In 1989, the second installment of the popular “Back to the Future” movie franchise sent Marty McFly (Michael J. Fox) into the future – where he arrived on October 21, 2015. In honor of the film series, we’d like to celebrate five IT systems that have traversed time and remain essential to the industry.
In the first film of the franchise (from 1985), Marty McFly travels back to 1955 to change his parents’ future. That same year, engineers were busy developing a computer model that would change the future of IT. By the late 1950s, developments in hardware and software led manufacturing companies toward building bigger models. Though IT thinkers predicted that such “big iron” mainframe technologies would be retired by 1996, the unforeseen February 2008 release of the z10 by IBM gave this technology an avenue that has kept mainframe use relevant to a wide range of users and networks.
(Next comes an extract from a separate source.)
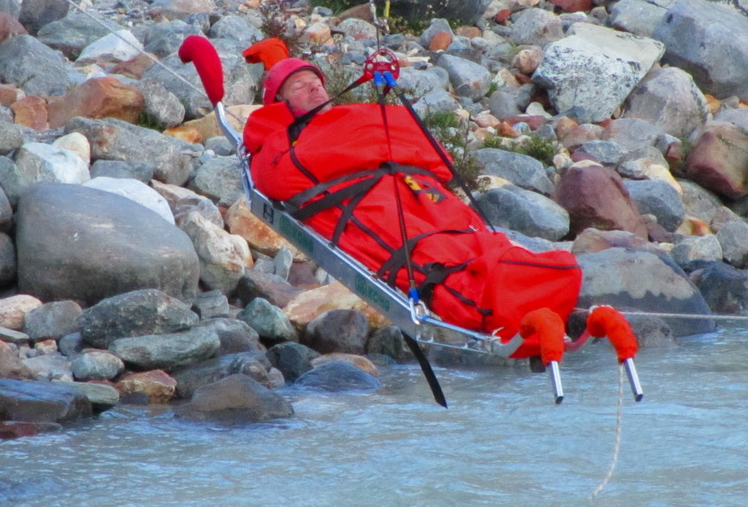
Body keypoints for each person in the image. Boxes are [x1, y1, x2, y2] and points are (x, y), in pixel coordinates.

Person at [234, 38, 581, 362]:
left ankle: (532, 292)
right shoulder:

In 1969, Bell Labs (which later became AT&T) took the advice of Marty McFly’s nemesis, Biff: “making like a tree” and getting out of their failing development plans for an operating system, turning instead toward development for a new file system, which was soon to be known as “C.” Improving and building on the “B” language that had been popular from 1969-1970, C had a universal knowledge of data-types and utilized structures. C has since inspired later languages, such as C++, but knowledge of the original is still imperative for IT Pros, as in some cases, C is still the better option.
Long before we heard Dr. Emmett Brown utter the phrase “Great Scott,” the founding fathers of the Oracle Database began their work. Conceived in 1977, it would be the Oracle release of 1985 which would introduce the first version of the PL/SQL language, launching this software into the future. Since then, Oracle has maintained its edge – becoming the first database to support Java, HTML, and OLTP in 1997, and achieving major recognition with its latest release in 2012 (Oracle 12c) that incorporated use of the cloud.
In 1988, Microsoft, Sybase, and Ashton-Tate collaborated to produce the first version of SQL. After this initial release, Microsoft continued to develop the server for NT, and released several improved and rewritten versions over the next ten years. The Microsoft SQL Server 2000 release at the start of the new millennium marked (arguably) the most significant release of the server, but SQL has continued its pattern of releasing and enhancing every year since.
Though at first Java wasn’t what Marty McFly would classify as “heavy,” the language developed from its muted beginnings in 1991 into a massive, public, popular platform by 1995, and was named one of Time Magazine’s Ten Best Products of 1995. Since its initial release, the language has improved upon its use of C and C++ syntax, to create a much faster technology. Today, the language continues to be ranked as one of the most popular programming languages of all time.